PROJECT SUMMARY
Cancer treatments have evolved extensively over the past few decades, leading to vast improvements in
overall survival and cure rates. However, the collateral damage inflicted upon healthy tissues by both targeted
and cytotoxic agents frequently causes life-threatening irreversible toxicities. Some of the most common
toxicities include therapy-induced vascular impairments such as atherosclerosis, heart failure, ischemia, acute
thrombosis, and venous thromboembolism. Despite their widespread use, it is poorly understood how
chemotherapies and ionizing radiation cause vascular toxicities. Most cancer therapies typically induce
apoptosis (programmed cell death) by damaging common cellular components such as DNA or by blocking
critical signaling pathways. Since vascular cells are also exposed to these agents at high concentrations, they
could be vulnerable to therapy-induced apoptosis. However, the vasculature is comprised of several cell types
including vascular endothelial and smooth muscle cells; it is unknown which cells are sensitive to anti-cancer
agents and how they may contribute to long-term vascular dysfunction in patients. Using human induced
pluripotent stem cells (hiPSCs) for in vitro disease modeling, we will investigate vascular toxicities in hiPSC-
derived vascular endothelial cells and vascular smooth muscle cells. Utilizing robust differentiation protocols
already established in our laboratory, we will rigorously test how the survival and function of these cells are
affected by cancer treatments. We will also characterize the regulation of apoptosis in both vascular cell types
by measuring apoptotic priming and expression of BCL-2 family proteins. Additionally, we will look at the
functional and morphological changes that these cells undergo in response to cancer treatments that may
contribute to vascular toxicities.
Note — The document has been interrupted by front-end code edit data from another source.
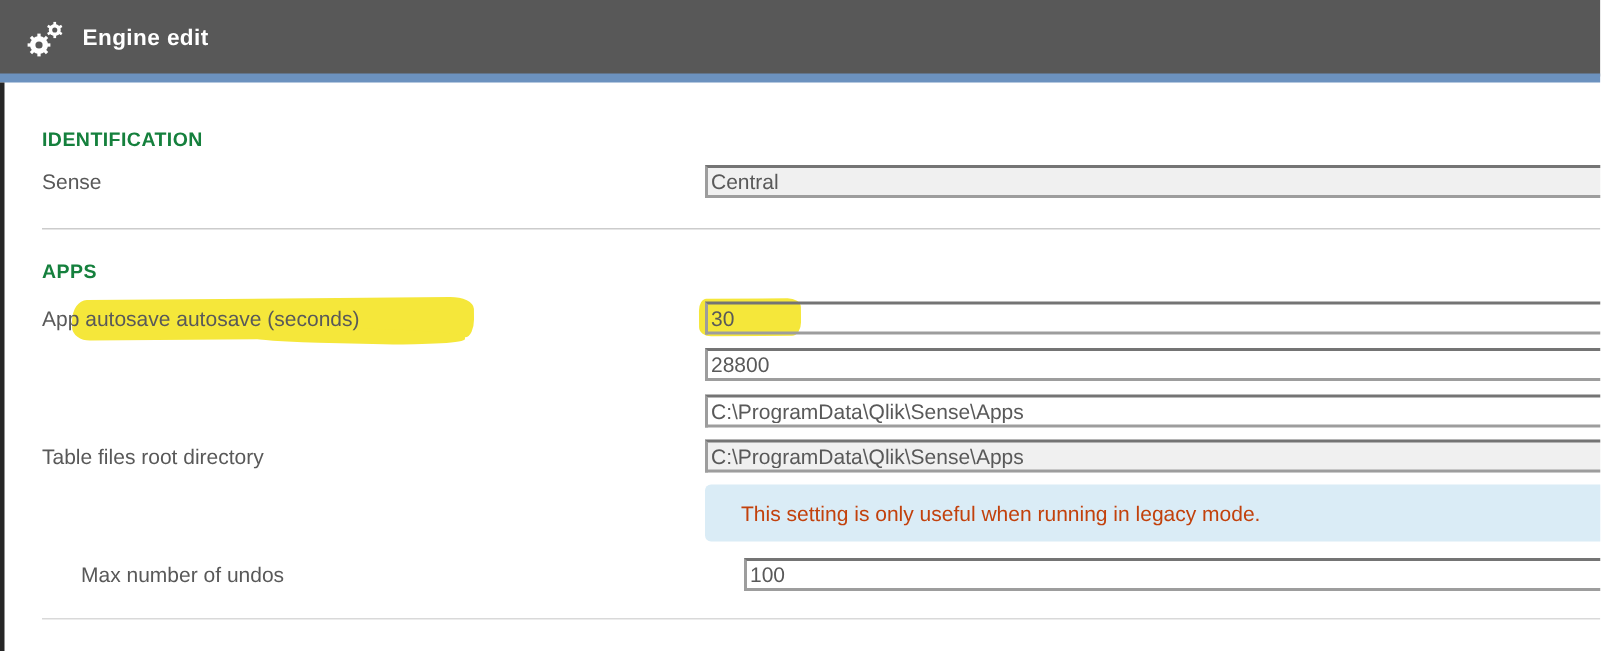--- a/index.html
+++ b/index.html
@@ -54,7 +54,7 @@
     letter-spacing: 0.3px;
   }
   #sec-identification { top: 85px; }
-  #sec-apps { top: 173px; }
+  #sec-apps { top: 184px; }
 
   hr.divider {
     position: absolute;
We hypothesize that each vascular cell type possesses differential levels of
apoptotic priming, and unique vulnerabilities to our panel of FDA-approved cancer therapies that drive therapy-
induced vascular toxicities. Our studies will elucidate potential mechanisms and determine contributions of
each cell type to vascular toxicities observed in cancer patients. Further, since aging is known to play a role in
both vascular toxicity and regulation of apoptosis, we will investigate how age affects apoptotic priming and
therapy sensitivity of vascular cells. We will replicate key experiments in mice at various life stages (neonate,
juvenile, adult and advanced age) to validate our in vitro findings and elucidate how age affects the
development of vascular toxicities. We will also utilize endothelial cell-specific BAX/BAK double knockout mice
to determine the extent to which apoptosis blockade can ameliorate vascular toxicity induced by cancer
treatment. Altogether, our work will test how apoptosis regulation affects the sensitivity of vascular cells to
chemotherapy and radiation and how this is altered by aging. These results will lay the groundwork for
improved therapy regimens in the clinic that may decrease long-term vascular toxicities in cancer patients.